▶ _Things to do_
1: Copy the passage of the Citi awards article from "Clement Cheng, head" up to and including "the local market.".
2: Pick up the article on Citi's Asian commodities derivatives business after its final sentence and keep writing it.

▶ _Text extract_
_ _ _ _

Derivatives house of the year, Asia: Citi
Energy Risk Asia Awards 2017: Citi’s breadth and depth of service drives cross-commodity growth
Citi’s Asian commodities arm boasts a range of expertise across derivatives – from energy to agricultural and soft commodities, emissions and metals. While the skill sets required to perform well in each of these sectors varies, it is the bank’s ability to warehouse large amounts of risk and trade in and out of it in an orderly fashion that holds the key to its appeal.
“Our ability to understand client objectives and structure and execute large transactions in metals and mining is probably our greatest differentiator in that space,” says Dhiraj Singh, head of metals sales for Asia at Citi. “That involves understanding the commercial objectives, the ability to design a credit and legal structure that is effective and practical to obtain the commercial objectives, and provide seamless execution.”
Clement Cheng, head of energy sales for Asia-Pacific at Citi, says the bank’s relationship with its clients goes beyond traditional client services. “When Citi wants to do something – for example, when we have a lending relationship onshore in a country such as Indonesia or China – we are all in,” he says. “We will have a lot of credit appetite; we will go very deep with the client.”
Over the past year, metals derivatives activity has been subdued globally, as producers have hedged less in a buoyant market. But Citi’s Asian derivatives business has performed well, a fact that Singh puts down to an understanding of the local market.
“There is a tendency in Asia for consumers is to build price-based hedging rather than programme-based hedging which is what you have seen from the industries in the west,” he says. “We continue to see decent penetration across Asia in our precious metals financing business across gold, platinum, palladium and silver, with a range of clients there from trading houses to jewellers to refineries through which we have managed to grow market share.”
In the oil and gas sector, producers have been locking in cashflows. The majority of business is in the form of plain vanilla swaps and options, but the firm has the capacity to meet far more tailored customer demands.
“Those clients who haven’t done much hedging, or perhaps wanted to design a large, episodic programme, would use more structured derivatives. For example, market redemptions or knock-in/knock-out options,” Cheng says. “We are a large commodities bank, and the ability to take on sizeable trading risk is equally important to the producer community. That ability sets us apart from regional competition.”
He points to the example of a client that was looking for protection on its margin exposure while still gaining some degree of upside potential should more favourable market conditions develop. In structuring the resulting product, Citi’s commodities trading and risk management teams collaborated closely to model the illiquid risk associated with the structure and to establish internal limits that would accommodate the client’s requirements.

_ _ _ _

▶ _Recorded data_
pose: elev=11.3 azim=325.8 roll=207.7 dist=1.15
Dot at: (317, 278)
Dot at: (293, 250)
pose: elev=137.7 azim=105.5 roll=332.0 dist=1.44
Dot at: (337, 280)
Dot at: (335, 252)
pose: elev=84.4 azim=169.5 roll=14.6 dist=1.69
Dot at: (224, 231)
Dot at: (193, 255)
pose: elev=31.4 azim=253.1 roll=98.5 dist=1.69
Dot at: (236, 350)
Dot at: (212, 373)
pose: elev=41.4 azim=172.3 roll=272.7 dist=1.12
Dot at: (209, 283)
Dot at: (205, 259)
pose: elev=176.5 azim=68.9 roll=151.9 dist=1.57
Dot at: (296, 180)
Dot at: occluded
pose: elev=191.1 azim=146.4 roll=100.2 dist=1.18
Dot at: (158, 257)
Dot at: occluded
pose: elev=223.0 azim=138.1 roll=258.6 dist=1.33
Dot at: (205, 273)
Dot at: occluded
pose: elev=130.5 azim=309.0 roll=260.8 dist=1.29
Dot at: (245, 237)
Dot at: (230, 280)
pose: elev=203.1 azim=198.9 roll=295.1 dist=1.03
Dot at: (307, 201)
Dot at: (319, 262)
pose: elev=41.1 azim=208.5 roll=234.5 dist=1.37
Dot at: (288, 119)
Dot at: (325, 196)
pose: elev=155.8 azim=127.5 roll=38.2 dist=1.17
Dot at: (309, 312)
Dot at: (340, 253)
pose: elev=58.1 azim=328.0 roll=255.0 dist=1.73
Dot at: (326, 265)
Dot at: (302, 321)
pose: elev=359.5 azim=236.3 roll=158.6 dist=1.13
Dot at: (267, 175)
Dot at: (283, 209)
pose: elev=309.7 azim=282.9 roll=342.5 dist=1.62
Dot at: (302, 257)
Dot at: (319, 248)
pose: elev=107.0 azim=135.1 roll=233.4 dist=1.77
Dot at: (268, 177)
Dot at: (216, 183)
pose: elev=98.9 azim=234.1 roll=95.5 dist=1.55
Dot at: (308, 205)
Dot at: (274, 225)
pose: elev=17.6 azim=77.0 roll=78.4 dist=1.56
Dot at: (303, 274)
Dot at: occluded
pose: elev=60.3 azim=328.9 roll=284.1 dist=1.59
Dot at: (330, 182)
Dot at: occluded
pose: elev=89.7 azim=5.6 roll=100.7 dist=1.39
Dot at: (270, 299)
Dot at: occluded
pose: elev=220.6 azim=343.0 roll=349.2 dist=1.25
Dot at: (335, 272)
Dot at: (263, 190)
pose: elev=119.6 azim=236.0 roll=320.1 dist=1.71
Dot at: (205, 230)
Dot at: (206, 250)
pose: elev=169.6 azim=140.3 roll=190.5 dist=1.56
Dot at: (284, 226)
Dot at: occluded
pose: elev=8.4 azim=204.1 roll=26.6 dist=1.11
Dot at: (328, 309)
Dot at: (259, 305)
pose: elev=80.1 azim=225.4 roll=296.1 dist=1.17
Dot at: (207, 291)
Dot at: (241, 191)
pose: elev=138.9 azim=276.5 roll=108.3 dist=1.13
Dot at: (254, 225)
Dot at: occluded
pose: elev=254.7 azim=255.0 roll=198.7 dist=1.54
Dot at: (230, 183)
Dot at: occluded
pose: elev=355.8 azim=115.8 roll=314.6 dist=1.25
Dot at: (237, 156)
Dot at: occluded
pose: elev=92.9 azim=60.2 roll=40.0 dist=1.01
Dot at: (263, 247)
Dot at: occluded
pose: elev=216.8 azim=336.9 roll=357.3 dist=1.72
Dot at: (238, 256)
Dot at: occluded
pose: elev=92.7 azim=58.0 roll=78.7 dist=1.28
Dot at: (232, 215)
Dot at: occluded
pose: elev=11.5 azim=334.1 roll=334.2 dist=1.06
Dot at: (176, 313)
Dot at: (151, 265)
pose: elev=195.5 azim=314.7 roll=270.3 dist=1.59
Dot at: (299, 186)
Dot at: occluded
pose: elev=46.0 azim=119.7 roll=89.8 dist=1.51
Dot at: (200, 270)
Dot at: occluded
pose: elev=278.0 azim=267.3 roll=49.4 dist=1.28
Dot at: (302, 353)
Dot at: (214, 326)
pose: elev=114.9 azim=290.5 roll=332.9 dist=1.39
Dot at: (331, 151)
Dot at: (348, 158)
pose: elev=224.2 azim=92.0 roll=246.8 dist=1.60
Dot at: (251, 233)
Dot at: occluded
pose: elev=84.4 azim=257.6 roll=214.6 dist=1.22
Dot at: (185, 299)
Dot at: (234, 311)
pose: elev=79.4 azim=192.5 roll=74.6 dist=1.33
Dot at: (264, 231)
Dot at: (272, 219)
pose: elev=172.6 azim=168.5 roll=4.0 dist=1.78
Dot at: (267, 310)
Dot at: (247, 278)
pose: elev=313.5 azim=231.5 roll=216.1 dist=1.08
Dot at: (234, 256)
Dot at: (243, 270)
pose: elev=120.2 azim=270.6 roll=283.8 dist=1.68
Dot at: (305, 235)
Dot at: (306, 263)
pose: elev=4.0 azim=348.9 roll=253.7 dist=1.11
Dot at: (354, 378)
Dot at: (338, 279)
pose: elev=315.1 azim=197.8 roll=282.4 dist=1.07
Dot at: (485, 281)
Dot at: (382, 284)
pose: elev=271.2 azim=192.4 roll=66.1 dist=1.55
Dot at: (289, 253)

_ _ _ _

▶ _The responses_
1:
Clement Cheng, head of energy sales for Asia-Pacific at Citi, says the bank’s relationship with its clients goes beyond traditional client services. “When Citi wants to do something – for example, when we have a lending relationship onshore in a country such as Indonesia or China – we are all in,” he says. “We will have a lot of credit appetite; we will go very deep with the client.”
Over the past year, metals derivatives activity has been subdued globally, as producers have hedged less in a buoyant market. But Citi’s Asian derivatives business has performed well, a fact that Singh puts down to an understanding of the local market.

2:
The firm sees several possible events or scenarios in 2018 that could engender new hedging requirements. In precious metals, India’s new tax regime, tighter US monetary policy and strong interest in cryptocurrencies caused demand for gold to suffer in Q3. But Singh remains bullish that the firm can make gains in the market in the future.
“In terms of opportunities, we will continue to invest in the financing side of the business, which is where I feel growth will come from,” he says.
Cheng adds that as independent oil refineries try to export and open up in a number of jurisdictions across Asia, the bank expects an increase in refinery margin exposure for those refiners. At the same time, the ongoing expansion of Chinese firms overseas could continue.
“I wouldn’t be surprised if both the Chinese government enterprises and the private enterprise make large M&A deals in the next two to three years as asset valuations remain cheap and other larger international oil companies want to reduce leverage in their balance sheet. So in China, we should expect more episodic hedging from firms and also some hedging activities related to M&A,” he says.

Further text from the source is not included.